New Scam Targets Public-Facing Employees
Scammers are creative when it comes to exploiting their victims. This short post by the Internet Storm Center clearly explains a common scam used to trick real estate agents. The scammer poses as a potential buyer, then sends what appears to be a “mortgage pre-approval letter.” The “letter” may instead be a link that asks the agent to log in to their email account.
Once the scammer has access to the Realtor’s email, they can often obtain private information buyers and sellers share with their agent (which may even include bank information, as inadvisable as that is).
The lesson, though, applies to anyone whose business involves communicating with the public – sales agents, customer service representatives, small business owners, human resources, etc. As much as you want to be helpful, it pays to keep in mind that you don’t actually know who is on the other end of the conversation. Your job requires communicating with the public – it does not require trusting a stranger with private information.
Tips to Combat this Scam
- Keep your computer, and its software, up-to-date (most software can do this automatically). Many malware are stopped simply by patching the software vulnerability they exploit
- If the job requires opening email attachments, don’t click the “enable content” button in Microsoft Office. “Enable content” is short for “enable this attachment to run whatever malicious commands it wants on my computer.”

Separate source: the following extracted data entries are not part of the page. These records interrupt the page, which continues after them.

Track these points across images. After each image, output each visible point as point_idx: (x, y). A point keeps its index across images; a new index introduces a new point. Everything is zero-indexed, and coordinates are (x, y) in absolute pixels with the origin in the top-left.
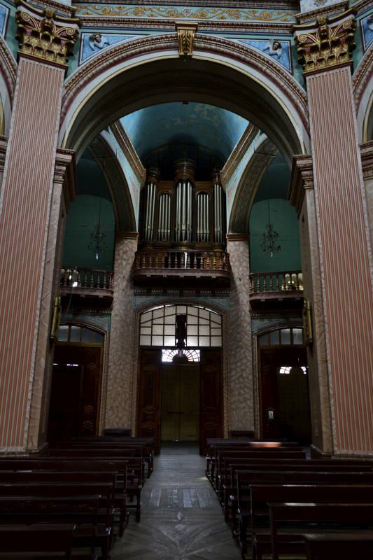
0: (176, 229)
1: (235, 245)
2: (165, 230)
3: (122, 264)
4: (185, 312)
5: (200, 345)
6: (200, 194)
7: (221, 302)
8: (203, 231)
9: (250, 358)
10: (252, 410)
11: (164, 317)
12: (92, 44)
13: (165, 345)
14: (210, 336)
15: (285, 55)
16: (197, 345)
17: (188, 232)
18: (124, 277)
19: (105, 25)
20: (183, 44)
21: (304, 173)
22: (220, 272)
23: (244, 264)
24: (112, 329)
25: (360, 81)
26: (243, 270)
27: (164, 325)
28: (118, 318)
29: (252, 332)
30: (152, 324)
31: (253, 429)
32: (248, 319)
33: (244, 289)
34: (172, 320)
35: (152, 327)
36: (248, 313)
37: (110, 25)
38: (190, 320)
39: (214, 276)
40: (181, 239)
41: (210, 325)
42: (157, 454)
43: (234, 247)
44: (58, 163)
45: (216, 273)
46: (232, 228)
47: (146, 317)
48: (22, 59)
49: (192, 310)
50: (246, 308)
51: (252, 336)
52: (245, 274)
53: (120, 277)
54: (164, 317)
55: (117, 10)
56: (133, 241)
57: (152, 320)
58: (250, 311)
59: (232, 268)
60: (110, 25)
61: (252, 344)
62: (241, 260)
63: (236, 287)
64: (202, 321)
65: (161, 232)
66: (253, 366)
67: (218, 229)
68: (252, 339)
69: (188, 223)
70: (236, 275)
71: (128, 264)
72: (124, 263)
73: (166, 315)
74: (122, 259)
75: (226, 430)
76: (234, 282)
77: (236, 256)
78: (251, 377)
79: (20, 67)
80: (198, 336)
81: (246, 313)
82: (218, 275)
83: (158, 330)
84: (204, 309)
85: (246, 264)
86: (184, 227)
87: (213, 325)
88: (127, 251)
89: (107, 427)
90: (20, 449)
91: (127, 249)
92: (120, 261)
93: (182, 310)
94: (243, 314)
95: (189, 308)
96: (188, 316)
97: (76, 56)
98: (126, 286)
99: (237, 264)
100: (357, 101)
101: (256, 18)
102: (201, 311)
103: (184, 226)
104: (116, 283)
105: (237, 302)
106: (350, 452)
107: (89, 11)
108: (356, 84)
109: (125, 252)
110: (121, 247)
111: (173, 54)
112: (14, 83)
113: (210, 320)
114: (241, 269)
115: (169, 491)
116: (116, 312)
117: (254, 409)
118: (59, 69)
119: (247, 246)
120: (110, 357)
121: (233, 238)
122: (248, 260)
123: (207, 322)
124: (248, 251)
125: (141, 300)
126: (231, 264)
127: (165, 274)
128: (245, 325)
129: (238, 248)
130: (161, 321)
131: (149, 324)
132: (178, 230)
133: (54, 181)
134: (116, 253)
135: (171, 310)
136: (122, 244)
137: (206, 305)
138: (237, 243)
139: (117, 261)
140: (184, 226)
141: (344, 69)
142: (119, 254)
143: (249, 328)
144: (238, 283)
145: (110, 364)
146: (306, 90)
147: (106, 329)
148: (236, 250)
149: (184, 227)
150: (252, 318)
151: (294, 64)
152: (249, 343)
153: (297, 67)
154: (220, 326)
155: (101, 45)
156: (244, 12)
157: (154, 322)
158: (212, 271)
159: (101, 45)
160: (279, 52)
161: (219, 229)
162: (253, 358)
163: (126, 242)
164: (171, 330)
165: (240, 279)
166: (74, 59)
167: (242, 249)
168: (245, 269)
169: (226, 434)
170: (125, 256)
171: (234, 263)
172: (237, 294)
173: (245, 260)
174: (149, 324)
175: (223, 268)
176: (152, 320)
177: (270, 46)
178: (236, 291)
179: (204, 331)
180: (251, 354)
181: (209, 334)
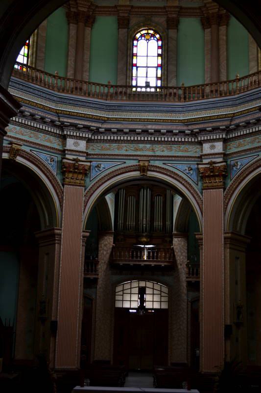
0: (139, 223)
1: (178, 240)
2: (131, 223)
3: (103, 253)
4: (144, 286)
5: (154, 307)
6: (156, 196)
7: (167, 279)
8: (158, 223)
9: (185, 317)
10: (186, 350)
11: (131, 288)
12: (96, 169)
13: (131, 307)
14: (161, 302)
15: (195, 173)
16: (152, 307)
17: (148, 225)
18: (105, 263)
19: (103, 157)
20: (143, 169)
21: (199, 241)
22: (167, 262)
23: (184, 254)
24: (98, 297)
25: (227, 197)
26: (183, 258)
27: (130, 301)
28: (101, 290)
29: (188, 300)
30: (123, 293)
31: (186, 362)
32: (185, 291)
33: (184, 271)
34: (136, 290)
35: (123, 295)
36: (185, 287)
37: (105, 157)
38: (148, 291)
39: (163, 265)
40: (143, 232)
41: (161, 294)
42: (127, 375)
43: (178, 242)
44: (84, 237)
45: (164, 262)
46: (177, 229)
47: (119, 288)
48: (65, 186)
49: (149, 284)
50: (185, 284)
51: (187, 302)
52: (184, 261)
53: (102, 263)
54: (131, 288)
55: (108, 147)
56: (111, 237)
57: (123, 290)
58: (186, 286)
59: (176, 256)
60: (105, 157)
61: (187, 308)
62: (182, 251)
63: (178, 270)
64: (155, 292)
65: (128, 225)
66: (187, 322)
67: (168, 223)
68: (187, 304)
69: (148, 219)
70: (178, 262)
71: (107, 253)
72: (105, 253)
73: (132, 287)
74: (103, 249)
75: (169, 362)
76: (177, 267)
77: (179, 248)
78: (185, 329)
79: (65, 190)
80: (153, 301)
81: (184, 288)
82: (166, 264)
83: (127, 297)
84: (157, 284)
85: (185, 254)
86: (144, 222)
87: (163, 294)
88: (106, 244)
89: (96, 359)
90: (74, 367)
91: (107, 243)
92: (102, 251)
93: (142, 284)
94: (182, 288)
95: (147, 283)
96: (147, 288)
97: (89, 175)
98: (107, 268)
99: (179, 254)
100: (226, 207)
101: (180, 151)
102: (155, 285)
103: (144, 221)
104: (99, 266)
105: (178, 279)
106: (209, 371)
107: (94, 148)
108: (225, 197)
109: (105, 245)
110: (103, 242)
111: (136, 174)
112: (62, 198)
113: (161, 291)
114: (182, 257)
115: (128, 99)
116: (100, 286)
117: (187, 349)
118: (82, 188)
119: (186, 242)
120: (97, 315)
121: (177, 236)
122: (186, 251)
123: (159, 292)
124: (186, 245)
125: (116, 278)
126: (175, 253)
127: (132, 263)
128: (183, 295)
129: (180, 242)
130: (129, 291)
131: (121, 293)
132: (140, 224)
133: (83, 246)
134: (100, 246)
135: (135, 284)
136: (103, 240)
137: (158, 281)
138: (180, 239)
139: (100, 251)
140: (144, 221)
141: (220, 190)
142: (101, 247)
143: (185, 297)
144: (179, 267)
145: (97, 319)
146: (202, 195)
147: (94, 297)
148: (179, 244)
149: (144, 222)
150: (188, 291)
151: (199, 178)
152: (185, 307)
153: (200, 180)
154: (167, 295)
155: (101, 169)
156: (175, 147)
157: (125, 292)
158: (162, 262)
159: (101, 169)
160: (191, 172)
161: (169, 224)
162: (187, 317)
163: (106, 238)
164: (135, 297)
165: (181, 265)
166: (87, 177)
167: (183, 243)
168: (184, 258)
169: (169, 365)
170: (105, 248)
171: (177, 253)
172: (179, 275)
173: (184, 252)
174: (121, 293)
175: (170, 259)
176: (123, 290)
177: (187, 169)
178: (178, 272)
179: (157, 298)
180: (186, 314)
181: (160, 300)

- If the job requires following links sent in email, don’t “log in” to a website provided as a link
- Set up multifactor authentication so a stolen password isn’t by itself enough to take over your accounts
- Set your home router or your personal devices to use a Domain Name Service such as OpenDNS, that prevents browsing to known malicious websites
While the current version of this scam targets real estate agents, these tips will go a long way to help people in all roles to protect their personal information.